Cette crise le conduit à :

-       un changement de direction le ramenant au centre de son Etre, le Cœur ;

-       un changement de méthode où il attend maintenant avec patience ;

-       un changement d'attitude par l'inclusivité dont il fait preuve.

Alors la lumière apparaît et lui révèle tout ce qu'il a détruit. C'est la "lumière qui choque". Il rebâtit alors tout ce qu'il a anéanti en élevant la structure à un niveau jamais atteint jusque là.

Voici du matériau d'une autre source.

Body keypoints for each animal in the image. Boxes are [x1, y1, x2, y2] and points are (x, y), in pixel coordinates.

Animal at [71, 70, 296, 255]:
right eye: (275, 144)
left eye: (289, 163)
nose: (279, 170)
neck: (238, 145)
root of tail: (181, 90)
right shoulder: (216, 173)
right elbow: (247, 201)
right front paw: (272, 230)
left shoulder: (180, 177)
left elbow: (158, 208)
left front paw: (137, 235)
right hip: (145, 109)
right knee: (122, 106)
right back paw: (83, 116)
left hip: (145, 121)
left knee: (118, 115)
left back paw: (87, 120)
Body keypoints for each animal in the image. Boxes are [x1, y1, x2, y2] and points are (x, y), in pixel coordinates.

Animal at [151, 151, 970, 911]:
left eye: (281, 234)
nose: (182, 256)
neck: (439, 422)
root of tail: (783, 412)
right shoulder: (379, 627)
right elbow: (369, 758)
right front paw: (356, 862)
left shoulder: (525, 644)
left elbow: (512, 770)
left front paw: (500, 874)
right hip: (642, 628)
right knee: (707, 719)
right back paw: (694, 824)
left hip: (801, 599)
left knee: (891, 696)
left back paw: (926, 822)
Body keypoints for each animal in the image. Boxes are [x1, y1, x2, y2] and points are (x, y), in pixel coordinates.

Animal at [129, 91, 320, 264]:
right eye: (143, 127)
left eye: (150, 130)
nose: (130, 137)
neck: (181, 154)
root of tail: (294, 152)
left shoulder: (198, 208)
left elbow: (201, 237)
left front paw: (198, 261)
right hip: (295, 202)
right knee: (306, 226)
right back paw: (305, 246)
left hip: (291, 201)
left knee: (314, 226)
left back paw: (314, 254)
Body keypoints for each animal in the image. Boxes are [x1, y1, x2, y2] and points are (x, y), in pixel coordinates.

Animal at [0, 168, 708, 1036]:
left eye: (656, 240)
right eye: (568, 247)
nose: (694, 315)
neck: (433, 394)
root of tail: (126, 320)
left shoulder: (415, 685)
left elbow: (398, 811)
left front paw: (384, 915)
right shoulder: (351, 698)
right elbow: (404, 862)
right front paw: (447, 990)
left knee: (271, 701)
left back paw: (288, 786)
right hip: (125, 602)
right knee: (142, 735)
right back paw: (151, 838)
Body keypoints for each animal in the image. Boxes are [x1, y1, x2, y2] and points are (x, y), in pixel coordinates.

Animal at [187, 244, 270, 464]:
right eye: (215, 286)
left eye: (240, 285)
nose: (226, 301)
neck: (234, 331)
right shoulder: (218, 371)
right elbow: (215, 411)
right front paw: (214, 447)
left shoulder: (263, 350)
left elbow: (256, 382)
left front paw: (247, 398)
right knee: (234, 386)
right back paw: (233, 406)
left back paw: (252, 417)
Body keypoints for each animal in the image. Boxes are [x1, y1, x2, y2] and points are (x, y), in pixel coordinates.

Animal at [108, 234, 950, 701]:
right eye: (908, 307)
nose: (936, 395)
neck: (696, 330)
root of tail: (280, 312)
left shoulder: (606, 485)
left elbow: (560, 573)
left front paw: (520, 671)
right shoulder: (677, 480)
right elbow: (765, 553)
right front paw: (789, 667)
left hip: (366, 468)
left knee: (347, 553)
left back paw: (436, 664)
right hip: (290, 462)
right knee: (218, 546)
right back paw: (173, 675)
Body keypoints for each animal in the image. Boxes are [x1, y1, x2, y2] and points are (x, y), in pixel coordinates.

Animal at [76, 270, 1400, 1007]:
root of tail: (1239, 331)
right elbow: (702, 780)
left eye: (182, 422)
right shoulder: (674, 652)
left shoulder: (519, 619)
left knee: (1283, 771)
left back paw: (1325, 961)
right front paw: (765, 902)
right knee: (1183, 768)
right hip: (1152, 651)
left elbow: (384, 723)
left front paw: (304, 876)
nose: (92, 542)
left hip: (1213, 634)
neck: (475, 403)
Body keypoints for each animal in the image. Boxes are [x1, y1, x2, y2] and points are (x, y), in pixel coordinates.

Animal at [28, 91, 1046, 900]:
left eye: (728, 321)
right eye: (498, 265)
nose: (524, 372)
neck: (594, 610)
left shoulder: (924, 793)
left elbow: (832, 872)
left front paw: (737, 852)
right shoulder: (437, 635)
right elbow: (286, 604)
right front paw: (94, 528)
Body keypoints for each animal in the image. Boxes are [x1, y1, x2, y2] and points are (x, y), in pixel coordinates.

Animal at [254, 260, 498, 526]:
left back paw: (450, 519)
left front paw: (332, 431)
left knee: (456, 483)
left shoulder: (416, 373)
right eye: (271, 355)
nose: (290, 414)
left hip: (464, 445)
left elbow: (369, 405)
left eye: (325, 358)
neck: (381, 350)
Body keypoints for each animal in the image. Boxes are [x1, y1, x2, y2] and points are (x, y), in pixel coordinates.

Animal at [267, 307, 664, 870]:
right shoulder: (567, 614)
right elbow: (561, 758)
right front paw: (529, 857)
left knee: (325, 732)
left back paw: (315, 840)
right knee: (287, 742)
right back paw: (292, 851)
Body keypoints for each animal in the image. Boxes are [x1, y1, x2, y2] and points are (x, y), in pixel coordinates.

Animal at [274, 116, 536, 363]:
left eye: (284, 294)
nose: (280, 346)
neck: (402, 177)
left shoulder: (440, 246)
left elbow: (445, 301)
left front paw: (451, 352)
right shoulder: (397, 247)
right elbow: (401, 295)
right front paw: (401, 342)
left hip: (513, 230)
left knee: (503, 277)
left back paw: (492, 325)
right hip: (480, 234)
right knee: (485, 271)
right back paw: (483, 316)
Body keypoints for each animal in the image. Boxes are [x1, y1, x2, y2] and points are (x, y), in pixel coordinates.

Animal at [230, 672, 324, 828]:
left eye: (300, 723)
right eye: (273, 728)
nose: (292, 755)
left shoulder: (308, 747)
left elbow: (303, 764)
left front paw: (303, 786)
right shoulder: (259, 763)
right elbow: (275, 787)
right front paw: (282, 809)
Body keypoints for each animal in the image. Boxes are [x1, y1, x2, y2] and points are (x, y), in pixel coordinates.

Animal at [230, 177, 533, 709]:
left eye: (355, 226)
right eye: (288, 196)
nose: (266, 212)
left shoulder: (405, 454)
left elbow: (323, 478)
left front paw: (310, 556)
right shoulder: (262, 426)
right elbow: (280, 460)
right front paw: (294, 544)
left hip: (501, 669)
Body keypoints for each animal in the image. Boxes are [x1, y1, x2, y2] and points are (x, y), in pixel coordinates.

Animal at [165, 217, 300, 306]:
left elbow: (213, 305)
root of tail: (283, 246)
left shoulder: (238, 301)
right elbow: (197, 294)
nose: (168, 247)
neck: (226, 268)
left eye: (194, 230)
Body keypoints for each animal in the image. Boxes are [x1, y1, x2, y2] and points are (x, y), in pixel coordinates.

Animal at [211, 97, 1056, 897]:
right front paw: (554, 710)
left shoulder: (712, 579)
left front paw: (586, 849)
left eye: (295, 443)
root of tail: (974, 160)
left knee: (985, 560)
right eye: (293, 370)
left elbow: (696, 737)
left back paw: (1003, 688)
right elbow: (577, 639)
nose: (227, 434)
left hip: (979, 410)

Durant ce stade de reconstruction, il passe généralement par quatre incarnations :

-       il est tout d'abord "l'homme au centre", conscient de son pouvoir ;

-       puis il passe par une vie de réorganisation avec une personnalité de troisième ou de septième rayon ;

-       dans la troisième incarnation, il commence à reconstruire au moyen d'une personnalité de second rayon et des aspects du Plan lui sont révélés ;

-       enfin, il retourne au premier rayon, enrichi de l'amour divin, avec le corps astral sur le deuxième, le mental sur le quatrième et le physique sur le sixième rayon. 

Le second Rayon fait dire à l'homme : "A nouveau, je me tiens debout, un point dans un cercle et cependant moi-même. L'amour de l'amour doit dominer". Il lui est dit : Libère-toi de tout ce qui t'entoure, car il n'y a rien là pour toi, regarde-moi et cherche le sentier qui conduit du cercle extérieur au point.

Il conviendra de se rappeler que tous les rayons sont des sous rayons du second Rayon de l'Amour-Sagesse. La vie, l'amour et le pouvoir d'abstraction sont mis en avant. Puis le moment survient dans la vie de l'aspirant où il ne trouve plus de satisfaction dans les choses familières sans pour autant pouvoir encore pénétrer au centre de l'Unique. Vanité et vide sont perçus. Puis la détermination le fait se rapprocher du Point central. La "lumière fait irruption" lorsqu'il aperçoit la ligne existant entre lui-même et le centre. Cette période de crise est souvent interprétée comme une maladie du mental par les médecins et les psychiatres, au lieu d'y voir un signe d'évolution.

La vision de la Lumière sur le chemin se manifeste comme :

1.     Une vision des défauts de la personnalité.

2.     Une vision du prochain pas en avant.

3.     Une vision de ceux qui cheminent.

4.     Une vision de l'Ange Solaire.

5.     Un aperçu de l'Ange de la Présence.

6.     Un aperçu du Maître du groupe de rayon de l'homme. Ceci se divise en deux catégories d'expériences :

a.     Ce qui est contacté est une vision de la forme astrale, le symbole astral du Maître.

b.     Le Maître lui-même est contacté lorsque le disciple a effectué les intégrations nécessaires de la triple nature inférieure.

Le Maître D.K. indique ici un fait qui doit attirer notre attention : le rayon de la personnalité est toujours un sous-rayon du rayon égoïque, de même que les sept rayons majeurs de notre système solaire sont les sept sous-rayons du Rayon cosmique d'Amour-Sagesse.